The gig economy really took off in the wake of the 2008 financial crisis and the unemployment wave that followed, and is rooted in the informal sector which lacks government oversight, creating dilemmas about regulation and worker protections. Not that this is a completely new issue. The matter of informal sector work with a lack of recognition and worker protections and rights is a problem that women have been facing since labour rights came onto the scene. Women’s work – work generally done in the home – has yet to receive the same recognition as work done in the formal sector. Informal sector work includes not only a lack of pay, but also rights, holidays, sickness, insurance and so on. This analogy tends to be underplayed in the public debate about gig economy pros and cons. As Catherine Powell notes, the gig economy is business as usual for women. What’s new here is that the advent of technology and the self-employment or contractor-status of (usually) men has been sold to us as the epitome of the free market “in which app-driven services are seen as an example of unfettered market activity that is free of the intrusive, cumbersome hand of government regulation”.

At the same time, drivers working for Uber are contractors rather than employees, and therefore do not have access to the regulatory protections that employees do, like holiday pay, sick pay, pensions, national insurance contributions, and so on, although there are legal and regulatory challenges underway. In her recent book, “Hustle and Gig”, Alexandrea Ravenelle also argues that society is the poorer for this labour market model, as reduced tax incomes and reduced provision of social security nets by employers as well as the state have wider detriments throughout society.

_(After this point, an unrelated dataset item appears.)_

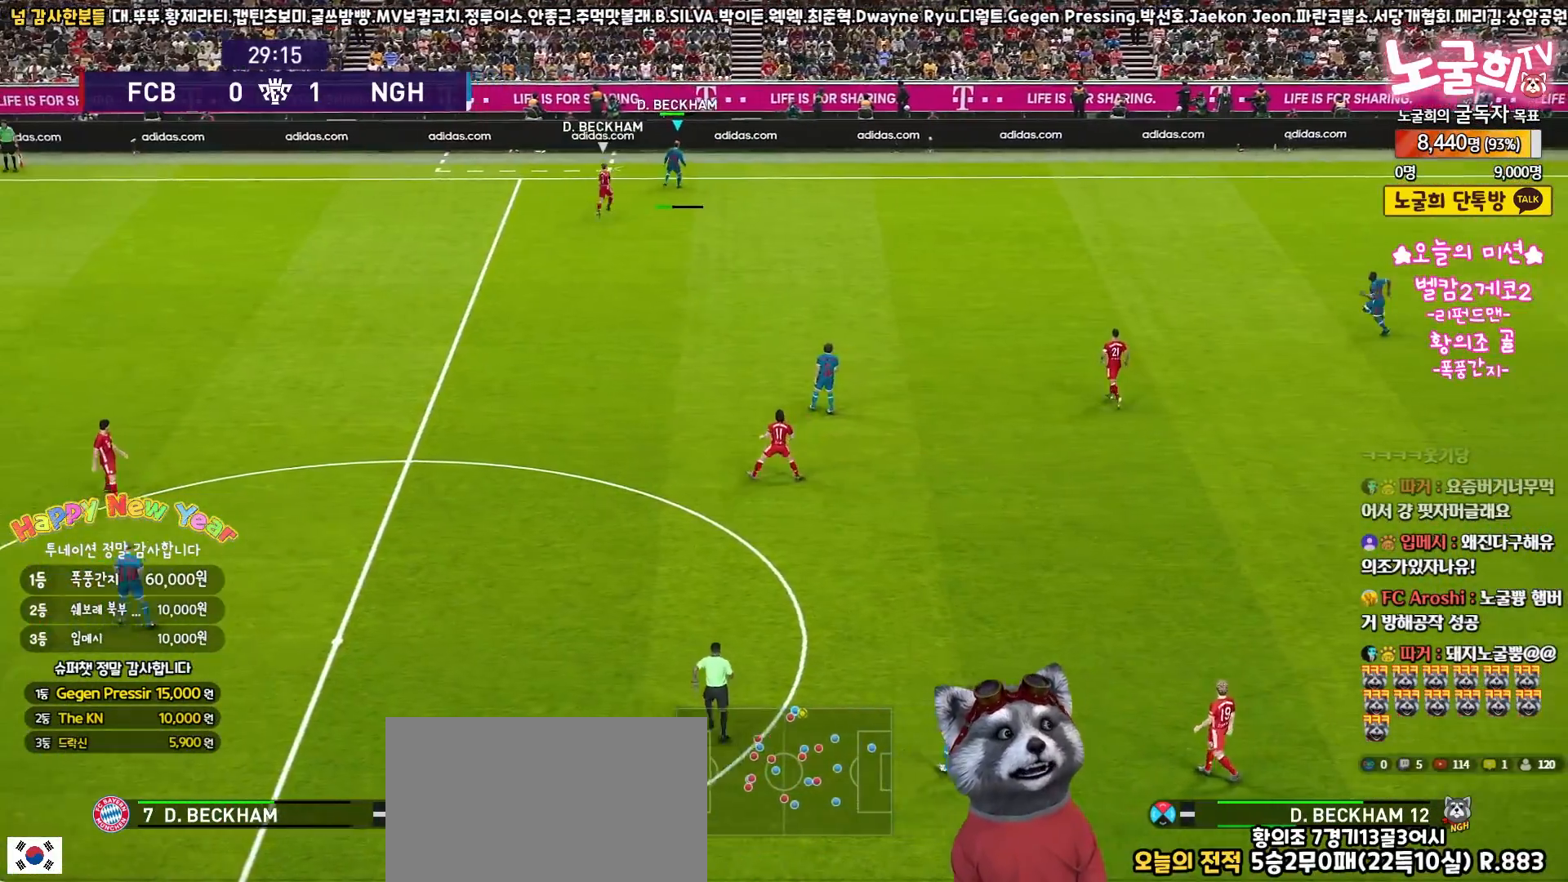
{"buttons": [], "left_stick": "center", "right_stick": "center", "events": []}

In a different approach to most of the literature on the gig economy, economist and Stanford Professor Paul Oyer signed up with Uber and worked as a driver for them to understand the gig economy from the inside. This article links to an interview with him about his research and findings.

If you’ve read any of my previous posts, you’ll be expecting a comment here about economic methodology and how exciting it is to have an economist taking a sociological, quasi-ethnographic approach to understanding how a market works. Oyer notes that he took care not to tell his Uber customers that he was an undercover economist, and as he was employed by Stanford, his Uber wages were donated to charity. Nevertheless, his observations are valuable for their insight into the inner workings of companies leading and shaping the gig economy, like Uber. One observation that stands out here is the lack of social interaction among gig economy workers. If you work in an office, you see the same people every day, and a sense of community can develop. But working as a contractor in a car or on a bike can mean that you are isolated and solitary, and the loneliness of this was highlighted by Oyer’s undercover work; a sociological commentary on an economic phenomenon.

There are few insider accounts in general, and little literature on the importance of algorithms that form the backbone of the company like Uber. These are being developed by economists brought in by the firms, and have unpleasant, although perhaps unsurprising, side effects. The algorithms tend to channel higher paying work to men who are prepared to work at short notice, during “surges” in demand where prices are higher, and at periods of scarcity. Thus, male Uber drivers earn on average 7% more than female drivers. Male drivers are also more likely to “game” the system, learning how to be strategic in their pick ups and how to cancel less profitable journeys without incurring a penalty, provoking angry discussions like this online. Women are less likely to engage is this less-than-honest behaviour, putting their wages further behind.